Problem details -
Your reply should be the whole listing, copied exactly, with the pictures left out.

┌─ Given material

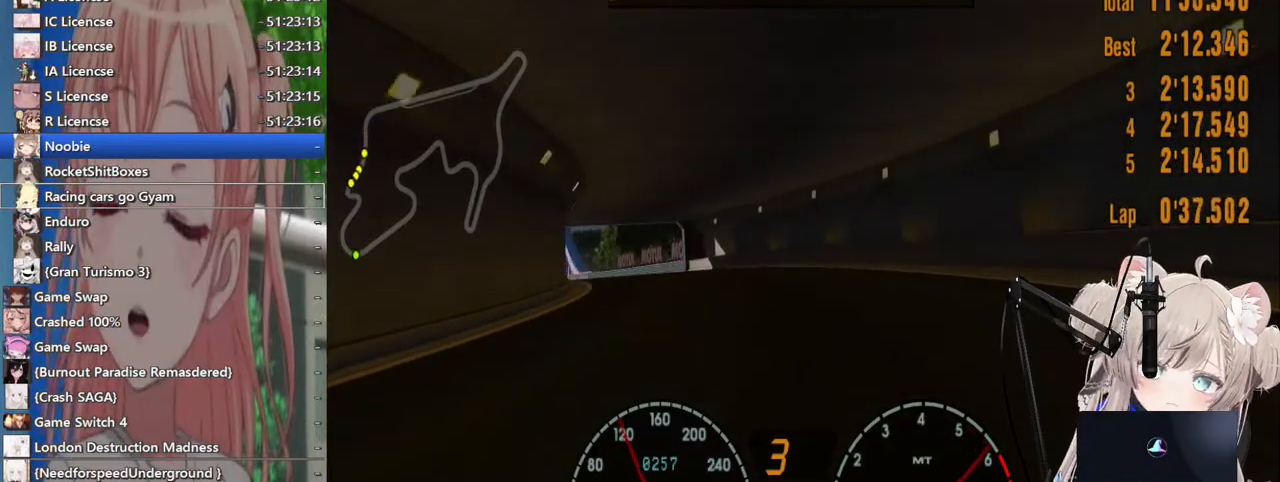
{"buttons": ["R2"], "left_stick": "left", "right_stick": "center", "events": []}
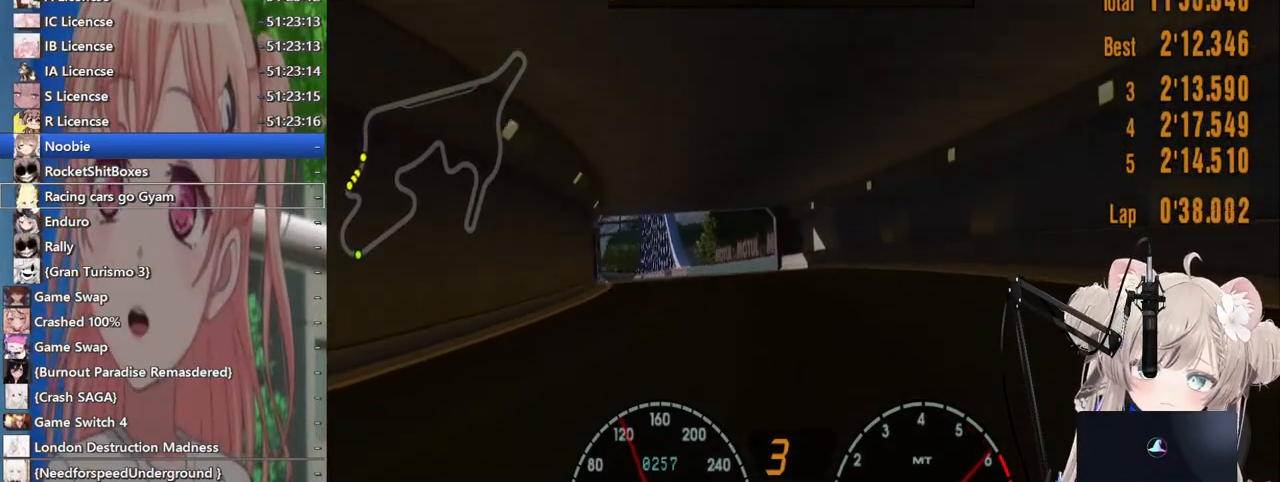
{"buttons": ["R2"], "left_stick": "center", "right_stick": "center", "events": [[483, "left_stick", "center"]]}
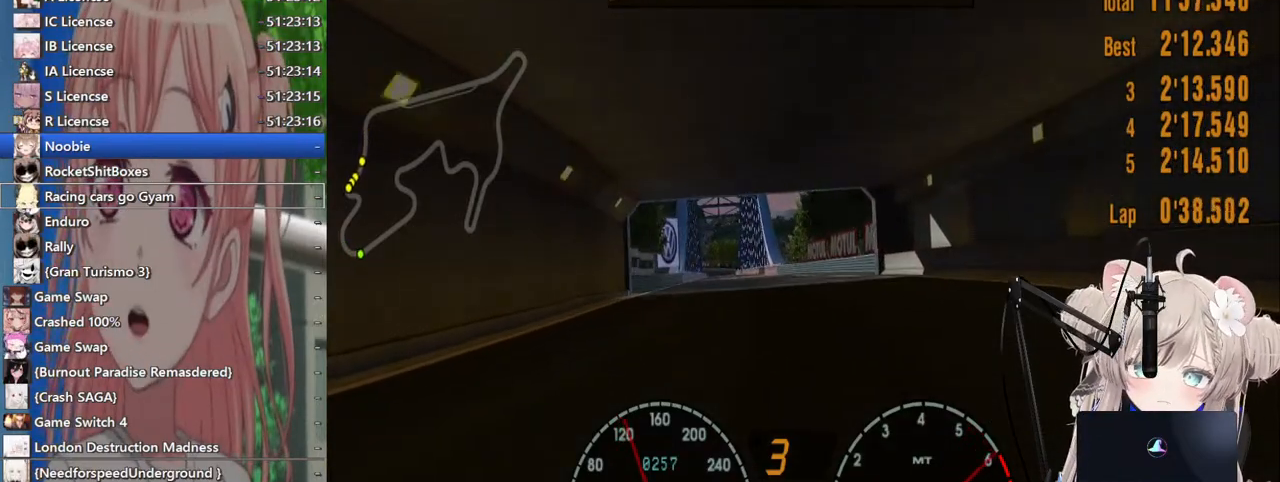
{"buttons": ["R2"], "left_stick": "center", "right_stick": "center", "events": []}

└─

Solution to the exercise -
{"buttons": ["R2"], "left_stick": "left", "right_stick": "center", "events": []}
{"buttons": ["R2"], "left_stick": "center", "right_stick": "center", "events": [[483, "left_stick", "center"]]}
{"buttons": ["R2"], "left_stick": "center", "right_stick": "center", "events": []}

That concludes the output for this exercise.